• [Dataset entries]:
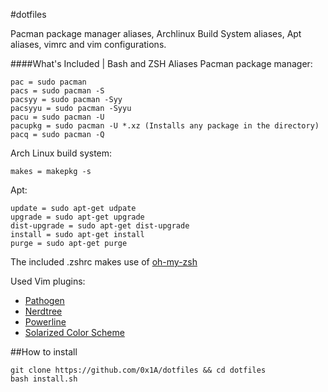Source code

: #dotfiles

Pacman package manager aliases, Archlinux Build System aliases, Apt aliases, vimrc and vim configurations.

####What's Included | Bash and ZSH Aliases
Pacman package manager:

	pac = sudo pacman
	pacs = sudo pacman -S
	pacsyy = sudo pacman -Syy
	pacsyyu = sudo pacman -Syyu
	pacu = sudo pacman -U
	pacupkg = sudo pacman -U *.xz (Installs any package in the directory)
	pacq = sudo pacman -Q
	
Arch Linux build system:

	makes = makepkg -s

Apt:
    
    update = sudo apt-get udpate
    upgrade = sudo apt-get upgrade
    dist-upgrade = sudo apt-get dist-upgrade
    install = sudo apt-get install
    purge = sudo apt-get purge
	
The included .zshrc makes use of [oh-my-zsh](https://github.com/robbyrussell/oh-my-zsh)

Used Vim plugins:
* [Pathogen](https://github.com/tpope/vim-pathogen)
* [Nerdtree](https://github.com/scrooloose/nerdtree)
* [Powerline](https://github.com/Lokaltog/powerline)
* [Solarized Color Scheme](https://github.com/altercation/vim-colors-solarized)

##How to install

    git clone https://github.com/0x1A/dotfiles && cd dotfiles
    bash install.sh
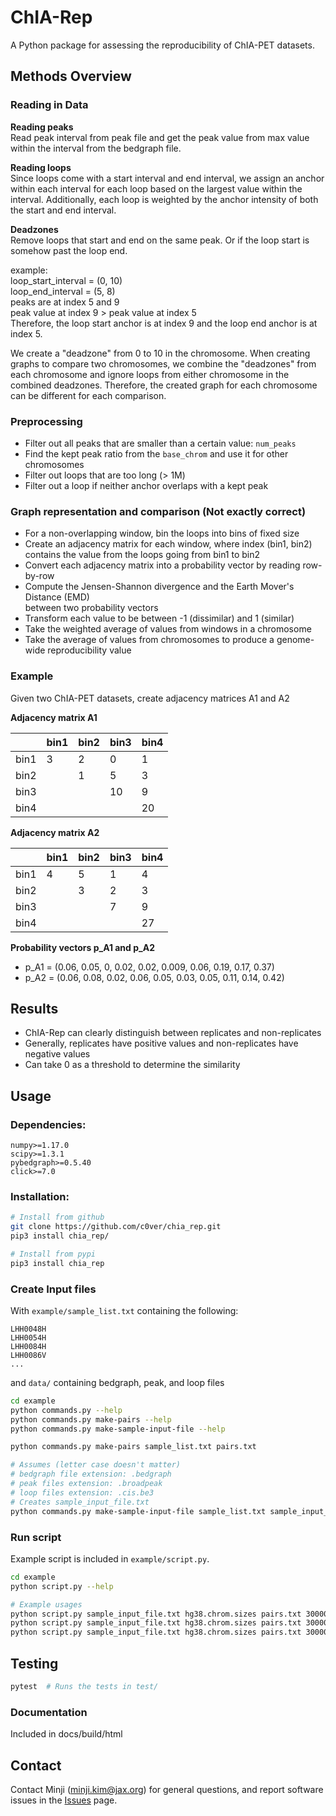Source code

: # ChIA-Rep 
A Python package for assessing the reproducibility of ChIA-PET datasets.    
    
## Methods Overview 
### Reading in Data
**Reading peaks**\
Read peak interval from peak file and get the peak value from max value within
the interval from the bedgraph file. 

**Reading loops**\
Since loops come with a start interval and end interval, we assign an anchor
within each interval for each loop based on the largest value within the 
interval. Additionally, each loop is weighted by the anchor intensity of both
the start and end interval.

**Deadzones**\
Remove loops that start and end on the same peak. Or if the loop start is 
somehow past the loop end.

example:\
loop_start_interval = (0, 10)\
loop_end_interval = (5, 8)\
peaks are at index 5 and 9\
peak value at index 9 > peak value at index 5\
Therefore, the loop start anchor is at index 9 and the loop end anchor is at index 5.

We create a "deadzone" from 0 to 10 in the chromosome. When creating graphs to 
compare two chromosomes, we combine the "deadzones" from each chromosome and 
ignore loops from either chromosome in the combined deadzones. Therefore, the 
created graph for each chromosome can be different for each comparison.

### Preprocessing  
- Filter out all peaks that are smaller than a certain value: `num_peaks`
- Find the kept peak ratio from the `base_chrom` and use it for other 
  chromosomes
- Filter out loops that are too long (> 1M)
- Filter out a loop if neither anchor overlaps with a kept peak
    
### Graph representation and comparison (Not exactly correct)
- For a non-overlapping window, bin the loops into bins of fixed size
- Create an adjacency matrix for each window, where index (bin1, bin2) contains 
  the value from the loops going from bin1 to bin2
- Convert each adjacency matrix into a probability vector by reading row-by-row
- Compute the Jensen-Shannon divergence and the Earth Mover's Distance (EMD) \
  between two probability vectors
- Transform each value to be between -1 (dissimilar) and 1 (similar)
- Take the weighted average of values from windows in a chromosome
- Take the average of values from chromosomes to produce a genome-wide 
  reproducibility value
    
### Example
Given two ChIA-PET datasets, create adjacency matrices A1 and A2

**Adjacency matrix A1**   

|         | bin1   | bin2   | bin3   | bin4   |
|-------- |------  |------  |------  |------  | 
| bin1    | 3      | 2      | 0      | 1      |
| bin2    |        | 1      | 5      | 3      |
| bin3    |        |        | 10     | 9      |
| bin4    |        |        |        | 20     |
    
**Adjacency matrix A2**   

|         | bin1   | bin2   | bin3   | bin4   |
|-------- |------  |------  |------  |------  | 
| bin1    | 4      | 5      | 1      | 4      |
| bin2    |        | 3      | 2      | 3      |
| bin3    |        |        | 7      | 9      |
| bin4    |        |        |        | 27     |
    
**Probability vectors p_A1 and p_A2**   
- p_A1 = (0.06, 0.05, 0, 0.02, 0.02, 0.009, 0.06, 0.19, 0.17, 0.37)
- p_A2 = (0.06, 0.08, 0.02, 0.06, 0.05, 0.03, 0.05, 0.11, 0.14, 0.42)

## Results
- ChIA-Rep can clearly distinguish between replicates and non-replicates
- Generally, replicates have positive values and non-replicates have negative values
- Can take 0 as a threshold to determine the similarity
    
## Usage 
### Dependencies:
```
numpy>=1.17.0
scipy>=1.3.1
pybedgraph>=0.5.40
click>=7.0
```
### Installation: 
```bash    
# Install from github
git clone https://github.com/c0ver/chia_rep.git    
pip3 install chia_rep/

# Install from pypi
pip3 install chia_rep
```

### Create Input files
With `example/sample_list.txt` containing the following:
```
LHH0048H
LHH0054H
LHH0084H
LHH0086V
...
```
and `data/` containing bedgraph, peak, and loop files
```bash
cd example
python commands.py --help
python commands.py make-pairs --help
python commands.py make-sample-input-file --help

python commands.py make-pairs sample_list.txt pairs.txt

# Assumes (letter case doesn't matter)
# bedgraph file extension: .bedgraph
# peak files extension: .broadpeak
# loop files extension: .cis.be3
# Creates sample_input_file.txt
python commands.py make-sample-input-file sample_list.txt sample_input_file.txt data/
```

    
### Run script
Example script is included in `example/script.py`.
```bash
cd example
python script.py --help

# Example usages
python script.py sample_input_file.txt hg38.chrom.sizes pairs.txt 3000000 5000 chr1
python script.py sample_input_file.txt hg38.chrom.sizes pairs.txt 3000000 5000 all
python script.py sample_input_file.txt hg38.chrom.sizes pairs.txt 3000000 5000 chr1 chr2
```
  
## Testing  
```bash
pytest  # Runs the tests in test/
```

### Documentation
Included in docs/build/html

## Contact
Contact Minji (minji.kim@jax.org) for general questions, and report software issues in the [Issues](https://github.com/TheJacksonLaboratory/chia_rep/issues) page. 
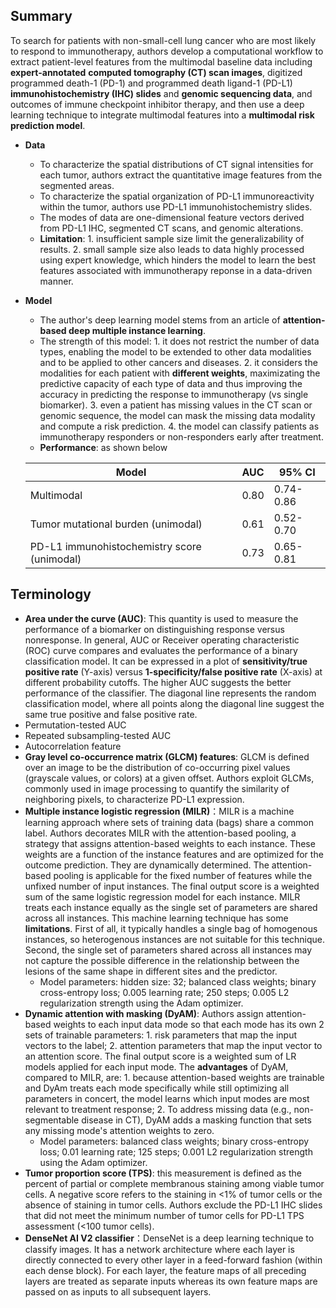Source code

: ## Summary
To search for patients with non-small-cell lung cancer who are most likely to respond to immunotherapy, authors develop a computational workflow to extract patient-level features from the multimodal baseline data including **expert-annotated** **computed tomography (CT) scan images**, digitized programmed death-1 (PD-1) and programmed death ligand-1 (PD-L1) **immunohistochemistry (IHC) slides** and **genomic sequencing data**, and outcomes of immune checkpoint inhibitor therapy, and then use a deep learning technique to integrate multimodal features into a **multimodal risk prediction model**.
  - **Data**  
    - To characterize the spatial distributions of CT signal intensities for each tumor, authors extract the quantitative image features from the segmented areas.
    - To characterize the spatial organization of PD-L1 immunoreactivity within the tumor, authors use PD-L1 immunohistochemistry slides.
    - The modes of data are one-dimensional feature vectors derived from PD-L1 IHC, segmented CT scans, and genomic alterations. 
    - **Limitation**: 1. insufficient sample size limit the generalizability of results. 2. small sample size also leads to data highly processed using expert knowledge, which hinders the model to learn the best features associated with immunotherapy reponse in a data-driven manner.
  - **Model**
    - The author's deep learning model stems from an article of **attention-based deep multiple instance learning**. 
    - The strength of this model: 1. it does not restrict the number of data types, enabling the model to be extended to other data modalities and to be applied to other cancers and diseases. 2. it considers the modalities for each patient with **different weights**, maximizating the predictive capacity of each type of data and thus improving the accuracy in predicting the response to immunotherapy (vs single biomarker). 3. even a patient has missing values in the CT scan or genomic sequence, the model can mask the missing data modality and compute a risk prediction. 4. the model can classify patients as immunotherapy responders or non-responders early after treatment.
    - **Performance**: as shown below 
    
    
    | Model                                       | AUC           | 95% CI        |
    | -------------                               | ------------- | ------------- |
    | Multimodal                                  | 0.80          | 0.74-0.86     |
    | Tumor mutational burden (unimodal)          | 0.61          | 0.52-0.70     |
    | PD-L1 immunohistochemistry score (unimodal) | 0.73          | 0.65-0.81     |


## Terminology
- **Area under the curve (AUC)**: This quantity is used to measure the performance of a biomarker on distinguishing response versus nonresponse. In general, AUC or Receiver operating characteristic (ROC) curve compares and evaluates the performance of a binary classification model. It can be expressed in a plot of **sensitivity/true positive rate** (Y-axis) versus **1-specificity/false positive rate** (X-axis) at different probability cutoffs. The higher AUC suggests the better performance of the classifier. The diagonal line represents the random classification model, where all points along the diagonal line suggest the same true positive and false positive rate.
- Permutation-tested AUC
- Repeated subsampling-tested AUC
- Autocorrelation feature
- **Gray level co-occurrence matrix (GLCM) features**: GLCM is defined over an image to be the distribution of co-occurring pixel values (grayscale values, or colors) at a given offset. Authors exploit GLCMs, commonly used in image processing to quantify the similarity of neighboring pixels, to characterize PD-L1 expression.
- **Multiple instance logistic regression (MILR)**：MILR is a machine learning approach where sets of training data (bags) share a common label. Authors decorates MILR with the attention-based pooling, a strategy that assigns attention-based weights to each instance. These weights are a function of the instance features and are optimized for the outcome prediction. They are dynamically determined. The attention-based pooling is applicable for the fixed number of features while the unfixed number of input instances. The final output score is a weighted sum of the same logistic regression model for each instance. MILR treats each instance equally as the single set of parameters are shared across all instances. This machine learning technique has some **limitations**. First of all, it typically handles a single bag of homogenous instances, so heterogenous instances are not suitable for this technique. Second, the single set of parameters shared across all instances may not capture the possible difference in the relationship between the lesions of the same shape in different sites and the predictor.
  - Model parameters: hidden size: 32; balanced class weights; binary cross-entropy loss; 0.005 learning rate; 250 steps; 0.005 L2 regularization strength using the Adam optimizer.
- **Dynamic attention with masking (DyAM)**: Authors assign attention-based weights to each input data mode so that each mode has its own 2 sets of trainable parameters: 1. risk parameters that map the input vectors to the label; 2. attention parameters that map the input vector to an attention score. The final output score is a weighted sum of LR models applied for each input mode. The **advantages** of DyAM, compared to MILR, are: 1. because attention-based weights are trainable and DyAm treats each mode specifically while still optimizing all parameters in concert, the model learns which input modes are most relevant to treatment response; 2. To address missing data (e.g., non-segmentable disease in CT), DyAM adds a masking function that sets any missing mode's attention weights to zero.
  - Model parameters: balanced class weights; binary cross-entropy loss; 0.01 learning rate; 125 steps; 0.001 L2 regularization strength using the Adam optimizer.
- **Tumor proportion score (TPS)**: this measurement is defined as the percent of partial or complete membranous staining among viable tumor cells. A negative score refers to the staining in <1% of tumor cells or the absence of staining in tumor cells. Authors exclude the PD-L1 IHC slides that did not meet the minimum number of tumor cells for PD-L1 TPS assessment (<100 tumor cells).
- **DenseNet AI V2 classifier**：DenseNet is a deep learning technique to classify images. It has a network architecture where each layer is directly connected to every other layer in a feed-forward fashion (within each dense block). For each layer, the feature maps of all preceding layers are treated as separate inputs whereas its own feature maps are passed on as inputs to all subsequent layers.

• [To do]: In the listing above, find each line with the word "peaks" and return it.

• [Task answer]:
**Reading peaks**\
peaks are at index 5 and 9\
- Filter out all peaks that are smaller than a certain value: `num_peaks`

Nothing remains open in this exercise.